■ What you should do:
Output each record below exactly as it stands, leaving out the pictures.

====== Extracted data ======

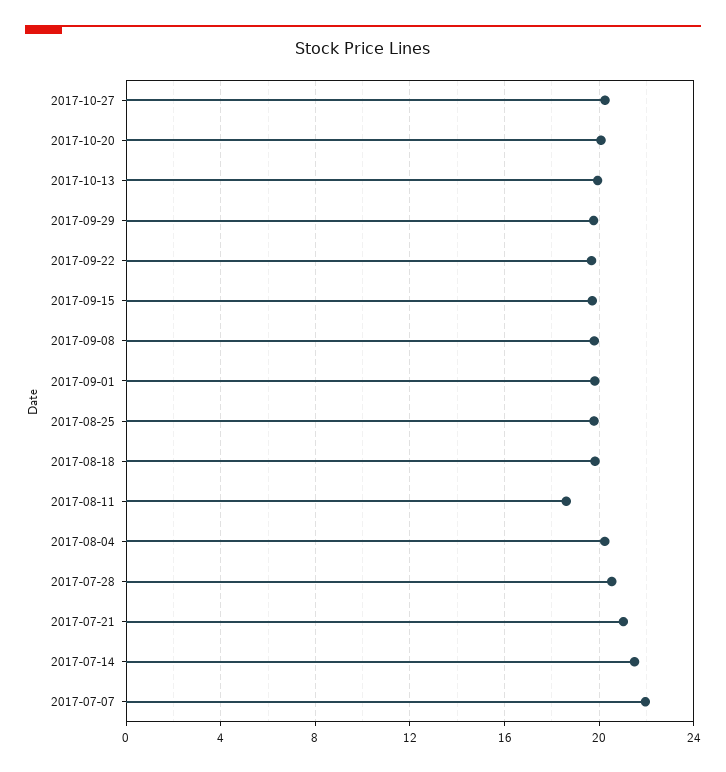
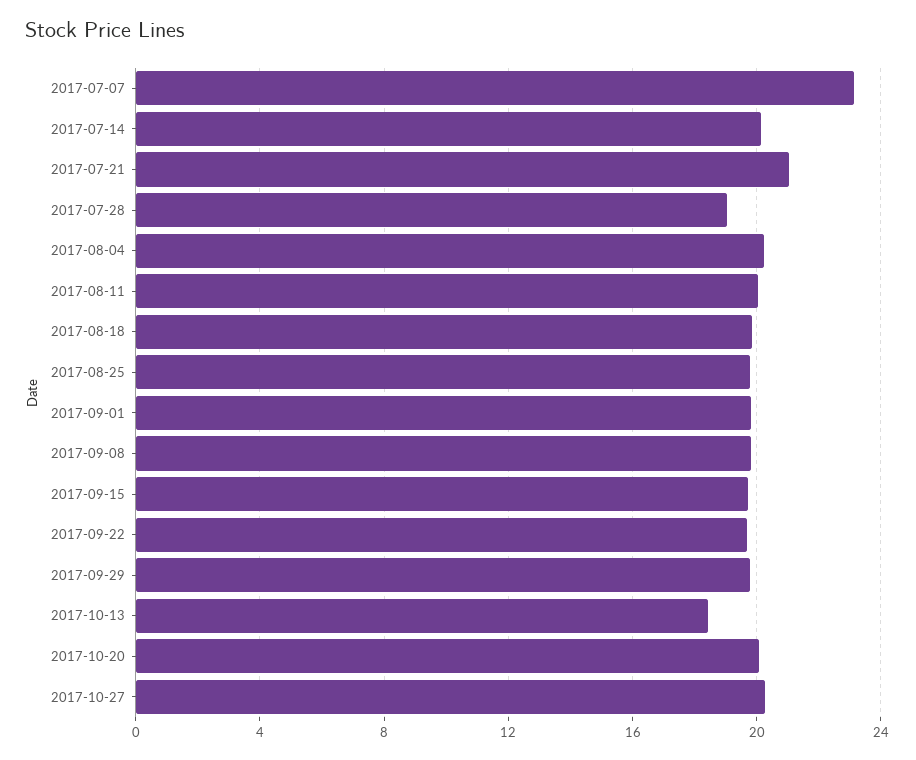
2017-10-13: 20 -> 18.5
2017-08-11: 18.5 -> 20
2017-07-28: 20.5 -> 19
2017-07-14: 21.5 -> 20
2017-07-07: 22 -> 23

======

■ Task answer:
2017-10-13: 20 -> 18.5
2017-08-11: 18.5 -> 20
2017-07-28: 20.5 -> 19
2017-07-14: 21.5 -> 20
2017-07-07: 22 -> 23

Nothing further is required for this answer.